# majek extreme 25



## travfish (Jul 21, 2010)

Fixing to buy a majek extreme 25 and just wondering if anyone that owns one is unhappy with it and why? Ive heard mostly good things but know there has to be some bad as well.


----------



## Kyle 1974 (May 10, 2006)

the hinges on the hatch covers are kind of annoying.


----------



## travfish (Jul 21, 2010)

Wow! Do you own one? Is that the only complaint you have?!


----------



## flatsmaster14 (Mar 25, 2011)

Great boat, very dry and a nice ride. My buddy has one with a 300 Yamaha and I think it will run in the 60's! Sweet boat


----------



## Kyle 1974 (May 10, 2006)

Yes I have one. I would like to have more dry storage, but you can get them with a cap and rod boxes up front now, which would provide a couple more storage areas. 

Another thing is the rod holders in the center console are integrated flush mounts. When it rains or you're in rough water you will get a little water inside the center console. I've been thinking about plumbing the bottoms of the rod holders with small drain lines, but it really hasn't been a huge issue.


----------



## TOOEXTREME (Jun 23, 2004)

Kyle 1974 said:


> Yes I have one. I would like to have more dry storage, but you can get them with a cap and rod boxes up front now, which would provide a couple more storage areas.
> 
> Another thing is the rod holders in the center console are integrated flush mounts. When it rains or you're in rough water you will get a little water inside the center console. I've been thinking about plumbing the bottoms of the rod holders with small drain lines, but it really hasn't been a huge issue.


The Majek's have caps that go on the end of the rod holders and have a drain on them. I put a set on my rod holders and tubed the drain out side of the console.

As for hatches you can get a variety of different hatches from Majek when they build the boat. I chose the hatches for my boat when it was being built.


----------



## Kyle 1974 (May 10, 2006)

TOOEXTREME said:


> The Majek's have caps that go on the end of the rod holders and have a drain on them. I put a set on my rod holders and tubed the drain out side of the console.
> 
> As for hatches you can get a variety of different hatches from Majek when they build the boat. I chose the hatches for my boat when it was being built.

Provided data>
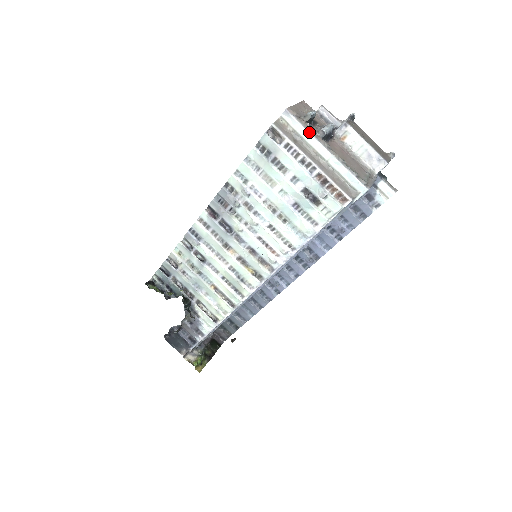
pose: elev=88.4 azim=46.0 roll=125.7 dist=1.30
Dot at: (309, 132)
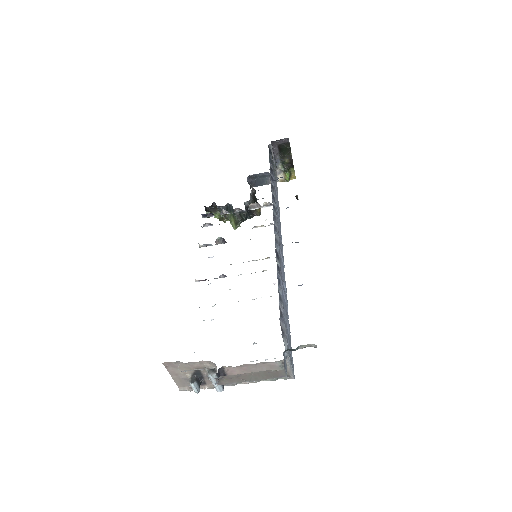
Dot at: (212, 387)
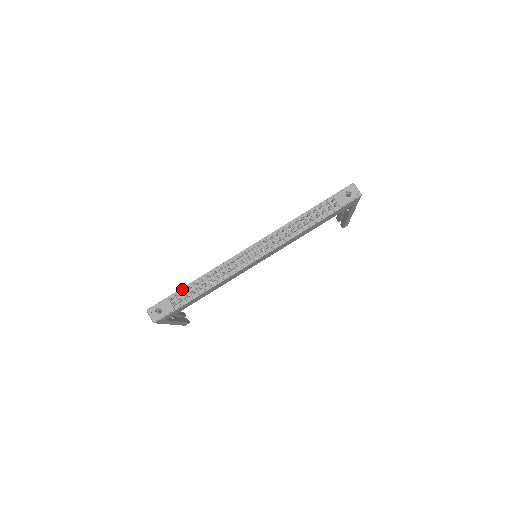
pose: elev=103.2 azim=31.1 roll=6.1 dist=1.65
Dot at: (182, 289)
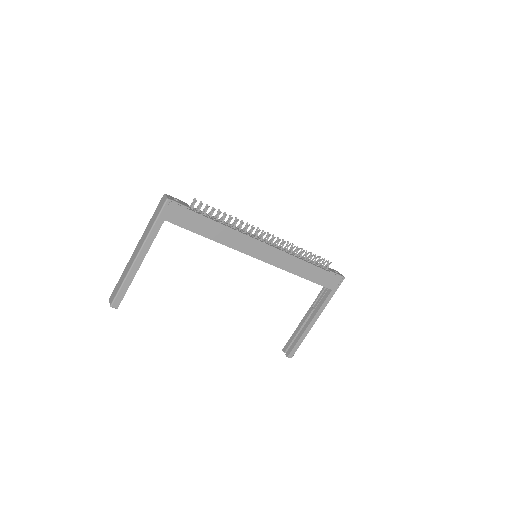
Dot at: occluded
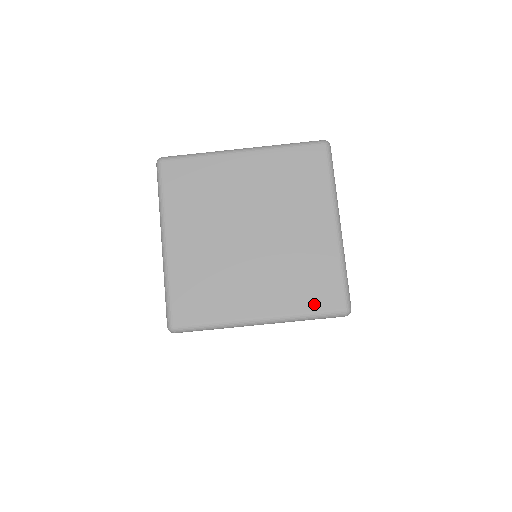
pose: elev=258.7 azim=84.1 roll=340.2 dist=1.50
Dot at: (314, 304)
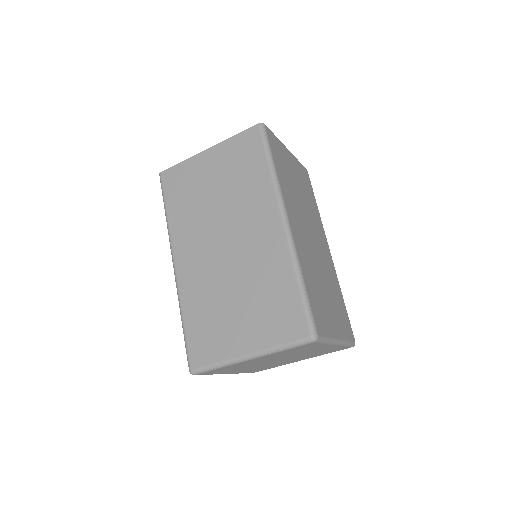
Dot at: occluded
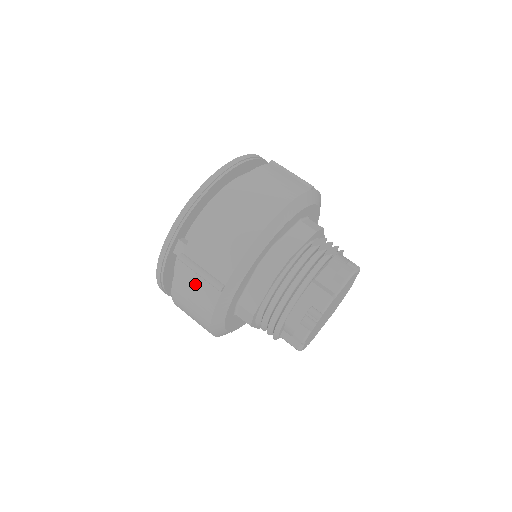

...

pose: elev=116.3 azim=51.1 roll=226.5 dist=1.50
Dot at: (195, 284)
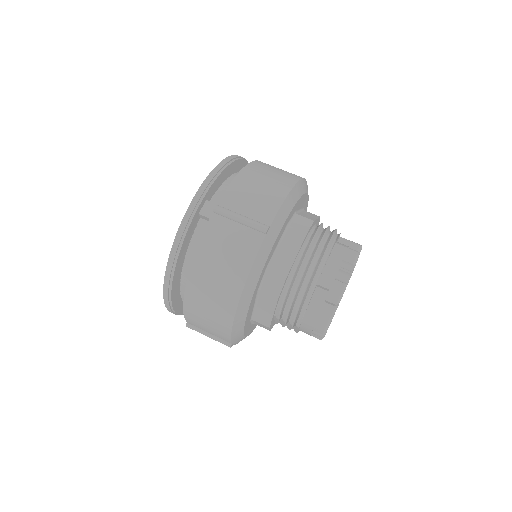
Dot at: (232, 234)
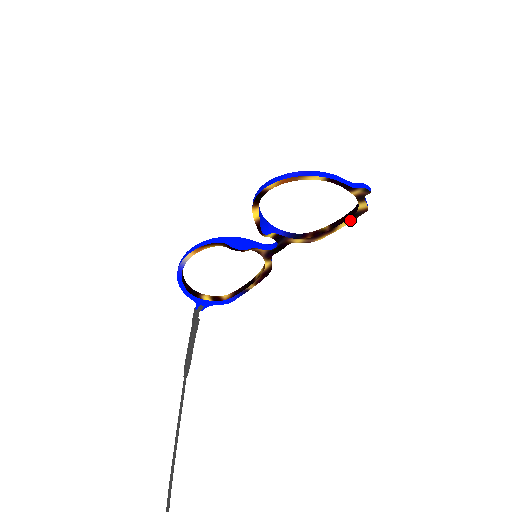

==

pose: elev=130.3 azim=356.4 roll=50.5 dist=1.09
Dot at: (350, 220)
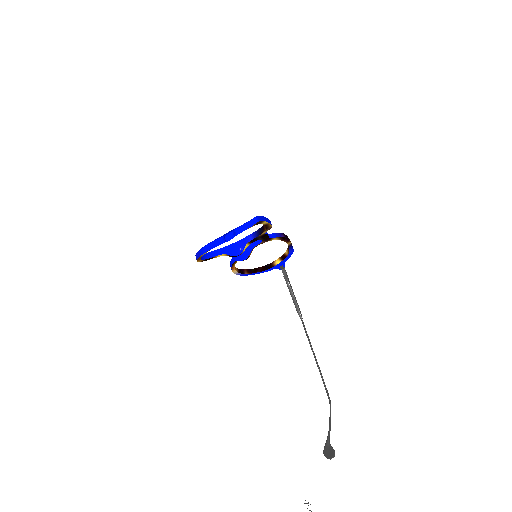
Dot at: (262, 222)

Jobs>
1 > In the Majek Extreme 25 thread, what engine does flatsmaster14's buddy have on his boat?
2 > Pick up the Majek Extreme 25 forum thread from its last line and continue it.

Expected outputs>
1 > A 300 Yamaha.

2 >
the new hatches are built for the boat, they're not the ones that stick up above the deck, they're flush mounted. It's the same type of hatch they use on the boats with a cap. You probably could request those other plastic hatch lids, but the way these hatches are is a much better, custom looking deal. I have two lids on the front deck, one of them is probably 4 1/2 feet x 2 feet

I thought I had seen those drain caps before on some boats... seems like it should be a standard deal, or maybe it is, and my boat was rigged without them.


----------



## craftkr (May 24, 2012)

Can we get some pic-tars of y'alls boats? I would love to see them.


----------



## wellconnected (May 30, 2005)

Kyle 1974 said:


> the hinges on the hatch covers are kind of annoying.





travfish said:


> Wow! Do you own one? Is that the only complaint you have?!


Travfish, when your spending that kind of money on a boat, even little things like this should matter.


----------



## Kyle 1974 (May 10, 2006)

the hinges are high quality, it's just annoying because they have a hinge, within a hinge... if that makes sense. when the hatches are closed, and you're walking around on them, the hatches move with that internal hinge movement. there isn't anything flexing, other than the hinge, it just feels odd/


----------



## bobo33 (Aug 22, 2011)

I haven't added it on yet, but I got some hatch seals that I'm going to put on the lid itself. That should allow the lid to set down in it's channel with a bit of a fit and won't pop and crinkle everytime you walk on the hatch.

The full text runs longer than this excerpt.